AIM OF THE EXERCISE - The required output is the exact run of lines below that opens at the line with "15 Verkuil, Paul" and closes at the line with "16 Luke v. Inland".

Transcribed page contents
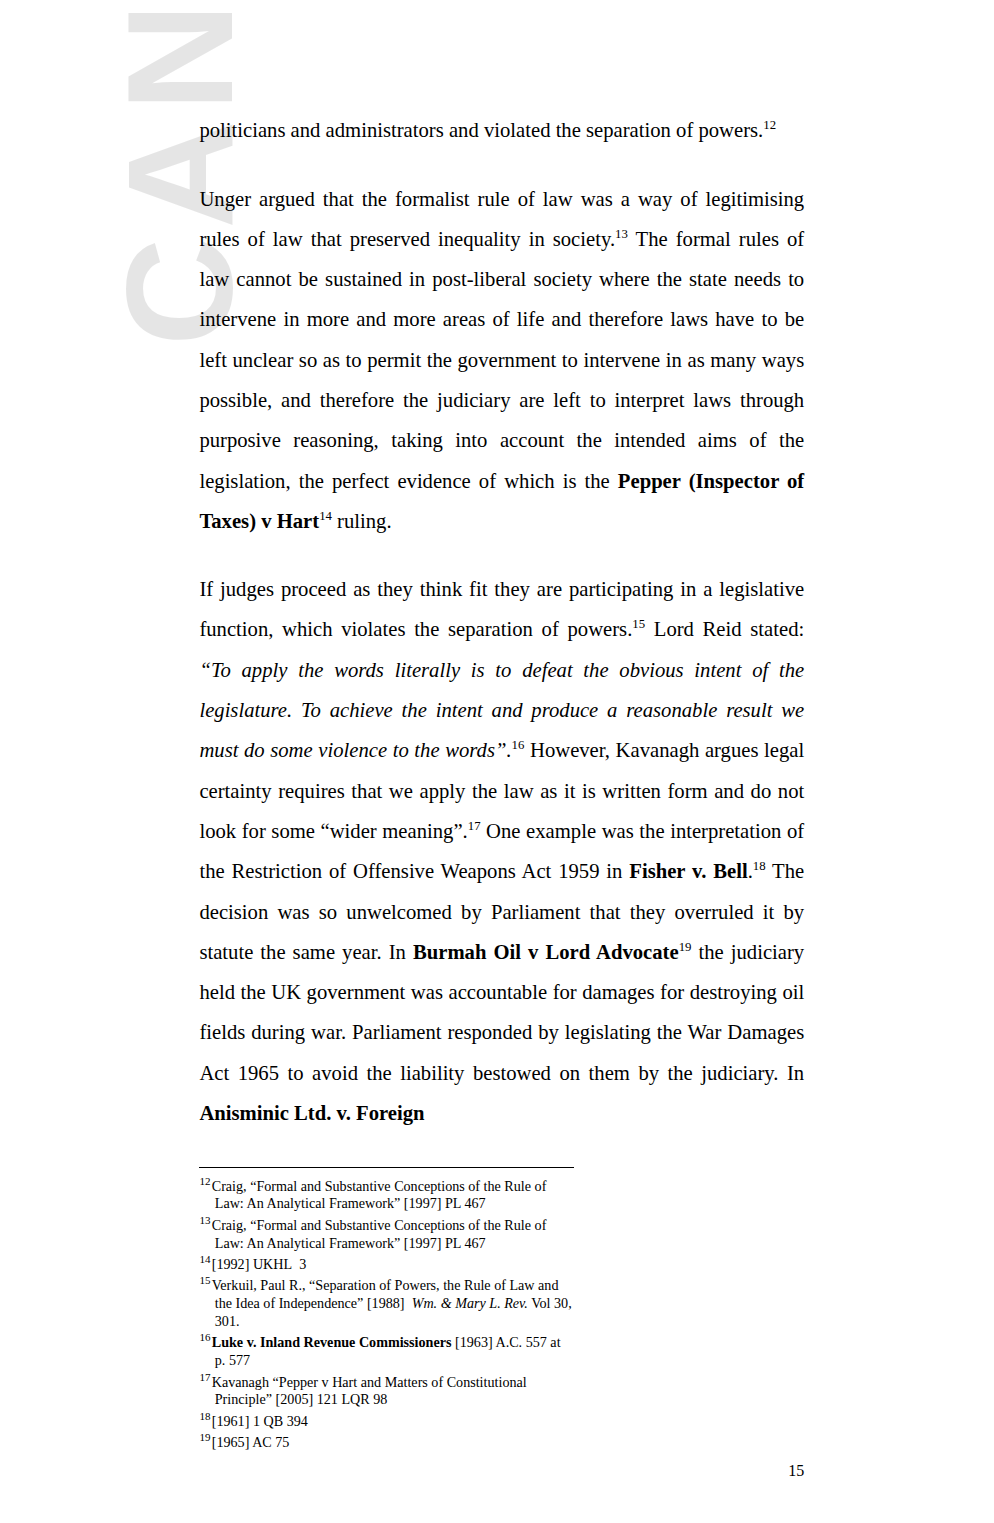CANDIDATE
politicians and administrators and violated the separation of powers.12
Unger argued that the formalist rule of law was a way of legitimising rules of law that preserved inequality in society.13 The formal rules of law cannot be sustained in post-liberal society where the state needs to intervene in more and more areas of life and therefore laws have to be left unclear so as to permit the government to intervene in as many ways possible, and therefore the judiciary are left to interpret laws through purposive reasoning, taking into account the intended aims of the legislation, the perfect evidence of which is the Pepper (Inspector of Taxes) v Hart14 ruling.
If judges proceed as they think fit they are participating in a legislative function, which violates the separation of powers.15 Lord Reid stated: “To apply the words literally is to defeat the obvious intent of the legislature. To achieve the intent and produce a reasonable result we must do some violence to the words”.16 However, Kavanagh argues legal certainty requires that we apply the law as it is written form and do not look for some “wider meaning”.17 One example was the interpretation of the Restriction of Offensive Weapons Act 1959 in Fisher v. Bell.18 The decision was so unwelcomed by Parliament that they overruled it by statute the same year. In Burmah Oil v Lord Advocate19 the judiciary held the UK government was accountable for damages for destroying oil fields during war. Parliament responded by legislating the War Damages Act 1965 to avoid the liability bestowed on them by the judiciary. In Anisminic Ltd. v. Foreign
12 Craig, “Formal and Substantive Conceptions of the Rule of Law: An Analytical Framework” [1997] PL 467
13 Craig, “Formal and Substantive Conceptions of the Rule of Law: An Analytical Framework” [1997] PL 467
14[1992] UKHL 3
15 Verkuil, Paul R., “Separation of Powers, the Rule of Law and the Idea of Independence” [1988] Wm. & Mary L. Rev. Vol 30, 301.
16 Luke v. Inland Revenue Commissioners [1963] A.C. 557 at p. 577
17 Kavanagh “Pepper v Hart and Matters of Constitutional Principle” [2005] 121 LQR 98
18[1961] 1 QB 394
19[1965] AC 75
15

ANSWER BOX -
15 Verkuil, Paul R., “Separation of Powers, the Rule of Law and the Idea of Independence” [1988] Wm. & Mary L. Rev. Vol 30, 301.
16 Luke v. Inland Revenue Commissioners [1963] A.C. 557 at p. 577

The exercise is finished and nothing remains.